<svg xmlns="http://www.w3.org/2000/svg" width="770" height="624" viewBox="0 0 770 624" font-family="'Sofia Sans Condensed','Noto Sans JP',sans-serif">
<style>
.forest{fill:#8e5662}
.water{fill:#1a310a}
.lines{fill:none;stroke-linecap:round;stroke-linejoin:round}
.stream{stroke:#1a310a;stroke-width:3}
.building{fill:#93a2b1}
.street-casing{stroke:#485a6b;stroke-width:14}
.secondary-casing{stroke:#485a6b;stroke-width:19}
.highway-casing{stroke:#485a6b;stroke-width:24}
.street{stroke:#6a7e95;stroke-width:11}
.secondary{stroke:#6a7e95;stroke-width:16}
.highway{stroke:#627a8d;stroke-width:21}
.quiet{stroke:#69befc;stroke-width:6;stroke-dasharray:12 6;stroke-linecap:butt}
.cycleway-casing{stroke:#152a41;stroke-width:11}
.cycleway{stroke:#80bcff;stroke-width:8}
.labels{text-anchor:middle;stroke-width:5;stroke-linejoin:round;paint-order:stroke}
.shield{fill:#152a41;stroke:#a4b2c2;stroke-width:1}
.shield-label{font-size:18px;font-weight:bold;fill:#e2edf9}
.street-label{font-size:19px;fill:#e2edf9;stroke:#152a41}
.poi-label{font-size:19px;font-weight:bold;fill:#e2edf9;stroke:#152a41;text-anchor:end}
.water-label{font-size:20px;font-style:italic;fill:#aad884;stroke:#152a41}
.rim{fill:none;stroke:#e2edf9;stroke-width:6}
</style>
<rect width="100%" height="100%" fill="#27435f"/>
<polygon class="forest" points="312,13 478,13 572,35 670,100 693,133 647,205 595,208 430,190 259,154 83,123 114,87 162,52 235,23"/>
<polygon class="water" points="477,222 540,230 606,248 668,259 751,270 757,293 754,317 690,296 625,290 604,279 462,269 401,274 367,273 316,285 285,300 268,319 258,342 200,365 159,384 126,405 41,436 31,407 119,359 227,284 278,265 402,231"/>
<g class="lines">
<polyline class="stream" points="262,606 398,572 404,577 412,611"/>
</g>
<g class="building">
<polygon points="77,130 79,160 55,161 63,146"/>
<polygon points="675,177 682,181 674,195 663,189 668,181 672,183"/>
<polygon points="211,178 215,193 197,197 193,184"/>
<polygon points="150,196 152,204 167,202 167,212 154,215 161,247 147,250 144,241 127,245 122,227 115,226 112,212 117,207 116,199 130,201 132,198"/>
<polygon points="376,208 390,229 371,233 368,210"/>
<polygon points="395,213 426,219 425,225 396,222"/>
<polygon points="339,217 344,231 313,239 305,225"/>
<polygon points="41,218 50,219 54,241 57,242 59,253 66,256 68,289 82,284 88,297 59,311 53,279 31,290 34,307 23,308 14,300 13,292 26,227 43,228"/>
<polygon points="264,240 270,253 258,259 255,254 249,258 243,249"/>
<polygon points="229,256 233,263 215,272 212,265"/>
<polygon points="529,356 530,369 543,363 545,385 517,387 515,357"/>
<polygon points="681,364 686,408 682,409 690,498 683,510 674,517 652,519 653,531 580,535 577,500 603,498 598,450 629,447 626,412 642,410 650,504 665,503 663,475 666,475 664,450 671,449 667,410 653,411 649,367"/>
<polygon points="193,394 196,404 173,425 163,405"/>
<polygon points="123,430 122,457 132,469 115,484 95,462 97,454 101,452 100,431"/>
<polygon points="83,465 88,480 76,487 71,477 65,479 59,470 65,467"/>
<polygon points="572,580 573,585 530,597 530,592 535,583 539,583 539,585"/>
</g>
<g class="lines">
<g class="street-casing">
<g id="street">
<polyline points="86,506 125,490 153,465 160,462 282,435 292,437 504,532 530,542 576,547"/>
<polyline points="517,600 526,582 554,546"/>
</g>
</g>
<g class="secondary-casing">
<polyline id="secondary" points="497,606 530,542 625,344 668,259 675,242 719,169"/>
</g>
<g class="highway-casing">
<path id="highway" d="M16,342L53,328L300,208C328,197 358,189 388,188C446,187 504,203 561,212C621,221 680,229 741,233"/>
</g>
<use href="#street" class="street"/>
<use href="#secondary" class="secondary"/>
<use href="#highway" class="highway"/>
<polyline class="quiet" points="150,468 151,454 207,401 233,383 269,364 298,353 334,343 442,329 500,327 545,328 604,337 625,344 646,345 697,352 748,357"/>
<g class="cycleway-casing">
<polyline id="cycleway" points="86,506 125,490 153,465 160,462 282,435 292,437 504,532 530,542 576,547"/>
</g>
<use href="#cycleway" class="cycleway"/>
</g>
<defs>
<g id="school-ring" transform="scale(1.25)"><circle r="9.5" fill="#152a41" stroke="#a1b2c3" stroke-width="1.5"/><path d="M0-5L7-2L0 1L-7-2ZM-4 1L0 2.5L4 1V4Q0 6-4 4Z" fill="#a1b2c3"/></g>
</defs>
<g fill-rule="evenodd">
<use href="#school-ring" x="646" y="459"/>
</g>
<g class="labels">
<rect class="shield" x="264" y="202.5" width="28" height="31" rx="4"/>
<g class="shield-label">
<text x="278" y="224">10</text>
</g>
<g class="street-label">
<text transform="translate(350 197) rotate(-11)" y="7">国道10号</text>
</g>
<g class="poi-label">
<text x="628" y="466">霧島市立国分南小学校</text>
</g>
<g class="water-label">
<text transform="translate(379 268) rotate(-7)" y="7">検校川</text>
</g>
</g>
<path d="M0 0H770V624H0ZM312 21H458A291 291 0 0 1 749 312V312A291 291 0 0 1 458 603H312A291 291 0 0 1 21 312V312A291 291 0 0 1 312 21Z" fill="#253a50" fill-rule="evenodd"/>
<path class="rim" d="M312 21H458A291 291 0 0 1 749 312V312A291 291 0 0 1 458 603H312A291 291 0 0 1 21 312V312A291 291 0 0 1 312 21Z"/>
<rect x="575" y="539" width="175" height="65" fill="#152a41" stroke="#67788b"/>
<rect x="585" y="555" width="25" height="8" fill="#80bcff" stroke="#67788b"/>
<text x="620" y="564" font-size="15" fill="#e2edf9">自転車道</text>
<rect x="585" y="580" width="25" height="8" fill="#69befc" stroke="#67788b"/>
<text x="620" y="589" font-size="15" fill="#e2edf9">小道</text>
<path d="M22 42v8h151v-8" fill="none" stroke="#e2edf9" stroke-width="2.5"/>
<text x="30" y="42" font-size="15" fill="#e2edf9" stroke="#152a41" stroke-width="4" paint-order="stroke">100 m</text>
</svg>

● ● ● ● ● ● ●

▶ **TASK OBJECTIVE**
Would you print all of the records exactly as they were given?

▶ **SOLUTION TO THIS TASK**
<svg xmlns="http://www.w3.org/2000/svg" width="770" height="624" viewBox="0 0 770 624" font-family="'Sofia Sans Condensed','Noto Sans JP',sans-serif">
<style>
.forest{fill:#8e5662}
.water{fill:#1a310a}
.lines{fill:none;stroke-linecap:round;stroke-linejoin:round}
.stream{stroke:#1a310a;stroke-width:3}
.building{fill:#93a2b1}
.street-casing{stroke:#485a6b;stroke-width:14}
.secondary-casing{stroke:#485a6b;stroke-width:19}
.highway-casing{stroke:#485a6b;stroke-width:24}
.street{stroke:#6a7e95;stroke-width:11}
.secondary{stroke:#6a7e95;stroke-width:16}
.highway{stroke:#627a8d;stroke-width:21}
.quiet{stroke:#69befc;stroke-width:6;stroke-dasharray:12 6;stroke-linecap:butt}
.cycleway-casing{stroke:#152a41;stroke-width:11}
.cycleway{stroke:#80bcff;stroke-width:8}
.labels{text-anchor:middle;stroke-width:5;stroke-linejoin:round;paint-order:stroke}
.shield{fill:#152a41;stroke:#a4b2c2;stroke-width:1}
.shield-label{font-size:18px;font-weight:bold;fill:#e2edf9}
.street-label{font-size:19px;fill:#e2edf9;stroke:#152a41}
.poi-label{font-size:19px;font-weight:bold;fill:#e2edf9;stroke:#152a41;text-anchor:end}
.water-label{font-size:20px;font-style:italic;fill:#aad884;stroke:#152a41}
.rim{fill:none;stroke:#e2edf9;stroke-width:6}
</style>
<rect width="100%" height="100%" fill="#27435f"/>
<polygon class="forest" points="312,13 478,13 572,35 670,100 693,133 647,205 595,208 430,190 259,154 83,123 114,87 162,52 235,23"/>
<polygon class="water" points="477,222 540,230 606,248 668,259 751,270 757,293 754,317 690,296 625,290 604,279 462,269 401,274 367,273 316,285 285,300 268,319 258,342 200,365 159,384 126,405 41,436 31,407 119,359 227,284 278,265 402,231"/>
<g class="lines">
<polyline class="stream" points="262,606 398,572 404,577 412,611"/>
</g>
<g class="building">
<polygon points="77,130 79,160 55,161 63,146"/>
<polygon points="675,177 682,181 674,195 663,189 668,181 672,183"/>
<polygon points="211,178 215,193 197,197 193,184"/>
<polygon points="150,196 152,204 167,202 167,212 154,215 161,247 147,250 144,241 127,245 122,227 115,226 112,212 117,207 116,199 130,201 132,198"/>
<polygon points="376,208 390,229 371,233 368,210"/>
<polygon points="395,213 426,219 425,225 396,222"/>
<polygon points="339,217 344,231 313,239 305,225"/>
<polygon points="41,218 50,219 54,241 57,242 59,253 66,256 68,289 82,284 88,297 59,311 53,279 31,290 34,307 23,308 14,300 13,292 26,227 43,228"/>
<polygon points="264,240 270,253 258,259 255,254 249,258 243,249"/>
<polygon points="229,256 233,263 215,272 212,265"/>
<polygon points="529,356 530,369 543,363 545,385 517,387 515,357"/>
<polygon points="681,364 686,408 682,409 690,498 683,510 674,517 652,519 653,531 580,535 577,500 603,498 598,450 629,447 626,412 642,410 650,504 665,503 663,475 666,475 664,450 671,449 667,410 653,411 649,367"/>
<polygon points="193,394 196,404 173,425 163,405"/>
<polygon points="123,430 122,457 132,469 115,484 95,462 97,454 101,452 100,431"/>
<polygon points="83,465 88,480 76,487 71,477 65,479 59,470 65,467"/>
<polygon points="572,580 573,585 530,597 530,592 535,583 539,583 539,585"/>
</g>
<g class="lines">
<g class="street-casing">
<g id="street">
<polyline points="86,506 125,490 153,465 160,462 282,435 292,437 504,532 530,542 576,547"/>
<polyline points="517,600 526,582 554,546"/>
</g>
</g>
<g class="secondary-casing">
<polyline id="secondary" points="497,606 530,542 625,344 668,259 675,242 719,169"/>
</g>
<g class="highway-casing">
<path id="highway" d="M16,342L53,328L300,208C328,197 358,189 388,188C446,187 504,203 561,212C621,221 680,229 741,233"/>
</g>
<use href="#street" class="street"/>
<use href="#secondary" class="secondary"/>
<use href="#highway" class="highway"/>
<polyline class="quiet" points="150,468 151,454 207,401 233,383 269,364 298,353 334,343 442,329 500,327 545,328 604,337 625,344 646,345 697,352 748,357"/>
<g class="cycleway-casing">
<polyline id="cycleway" points="86,506 125,490 153,465 160,462 282,435 292,437 504,532 530,542 576,547"/>
</g>
<use href="#cycleway" class="cycleway"/>
</g>
<defs>
<g id="school-ring" transform="scale(1.25)"><circle r="9.5" fill="#152a41" stroke="#a1b2c3" stroke-width="1.5"/><path d="M0-5L7-2L0 1L-7-2ZM-4 1L0 2.5L4 1V4Q0 6-4 4Z" fill="#a1b2c3"/></g>
</defs>
<g fill-rule="evenodd">
<use href="#school-ring" x="646" y="459"/>
</g>
<g class="labels">
<rect class="shield" x="264" y="202.5" width="28" height="31" rx="4"/>
<g class="shield-label">
<text x="278" y="224">10</text>
</g>
<g class="street-label">
<text transform="translate(350 197) rotate(-11)" y="7">国道10号</text>
</g>
<g class="poi-label">
<text x="628" y="466">霧島市立国分南小学校</text>
</g>
<g class="water-label">
<text transform="translate(379 268) rotate(-7)" y="7">検校川</text>
</g>
</g>
<path d="M0 0H770V624H0ZM312 21H458A291 291 0 0 1 749 312V312A291 291 0 0 1 458 603H312A291 291 0 0 1 21 312V312A291 291 0 0 1 312 21Z" fill="#253a50" fill-rule="evenodd"/>
<path class="rim" d="M312 21H458A291 291 0 0 1 749 312V312A291 291 0 0 1 458 603H312A291 291 0 0 1 21 312V312A291 291 0 0 1 312 21Z"/>
<rect x="575" y="539" width="175" height="65" fill="#152a41" stroke="#67788b"/>
<rect x="585" y="555" width="25" height="8" fill="#80bcff" stroke="#67788b"/>
<text x="620" y="564" font-size="15" fill="#e2edf9">自転車道</text>
<rect x="585" y="580" width="25" height="8" fill="#69befc" stroke="#67788b"/>
<text x="620" y="589" font-size="15" fill="#e2edf9">小道</text>
<path d="M22 42v8h151v-8" fill="none" stroke="#e2edf9" stroke-width="2.5"/>
<text x="30" y="42" font-size="15" fill="#e2edf9" stroke="#152a41" stroke-width="4" paint-order="stroke">100 m</text>
</svg>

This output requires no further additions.